Give the lines below again exactly, starting with the line that holds "м, для средних—" and going on through the line that holds "закрепить так, чтобы".

__LISTED ENTRIES__.
———
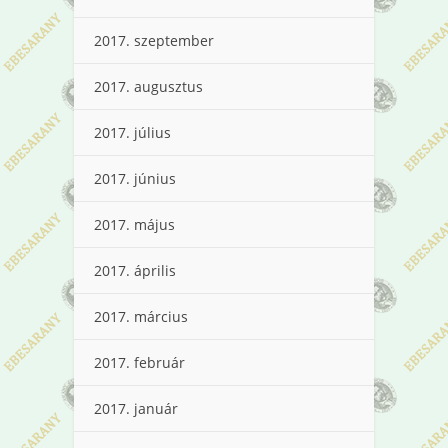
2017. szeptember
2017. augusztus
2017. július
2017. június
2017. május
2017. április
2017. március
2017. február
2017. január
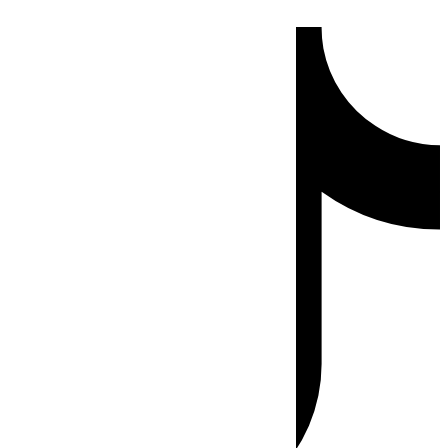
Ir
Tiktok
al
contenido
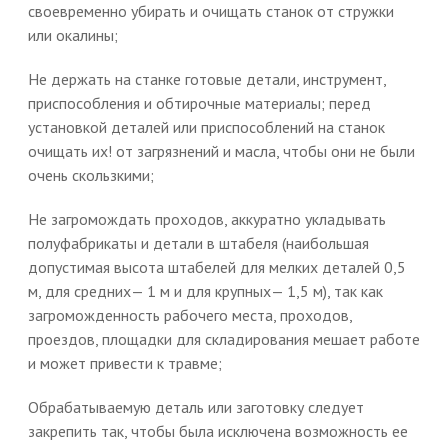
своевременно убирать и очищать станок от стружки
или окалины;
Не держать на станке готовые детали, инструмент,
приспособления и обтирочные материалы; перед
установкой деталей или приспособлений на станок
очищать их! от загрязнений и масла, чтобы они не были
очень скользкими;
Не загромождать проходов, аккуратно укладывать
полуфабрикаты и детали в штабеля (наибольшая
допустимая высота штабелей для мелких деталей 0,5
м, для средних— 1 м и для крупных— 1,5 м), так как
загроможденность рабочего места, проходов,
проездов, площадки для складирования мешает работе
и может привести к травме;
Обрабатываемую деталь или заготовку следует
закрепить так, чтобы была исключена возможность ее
———
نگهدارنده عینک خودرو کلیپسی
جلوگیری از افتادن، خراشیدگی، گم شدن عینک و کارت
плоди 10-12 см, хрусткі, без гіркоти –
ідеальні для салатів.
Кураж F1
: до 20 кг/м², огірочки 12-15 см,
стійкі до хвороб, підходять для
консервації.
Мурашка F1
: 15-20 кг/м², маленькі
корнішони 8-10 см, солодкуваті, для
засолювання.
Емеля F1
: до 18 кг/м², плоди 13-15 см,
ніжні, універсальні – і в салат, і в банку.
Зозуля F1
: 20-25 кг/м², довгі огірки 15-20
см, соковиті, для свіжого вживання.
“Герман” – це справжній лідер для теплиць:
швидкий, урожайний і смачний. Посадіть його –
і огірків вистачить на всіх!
———
__TASK RESULT__.
м, для средних— 1 м и для крупных— 1,5 м), так как
загроможденность рабочего места, проходов,
проездов, площадки для складирования мешает работе
и может привести к травме;
Обрабатываемую деталь или заготовку следует
закрепить так, чтобы была исключена возможность ее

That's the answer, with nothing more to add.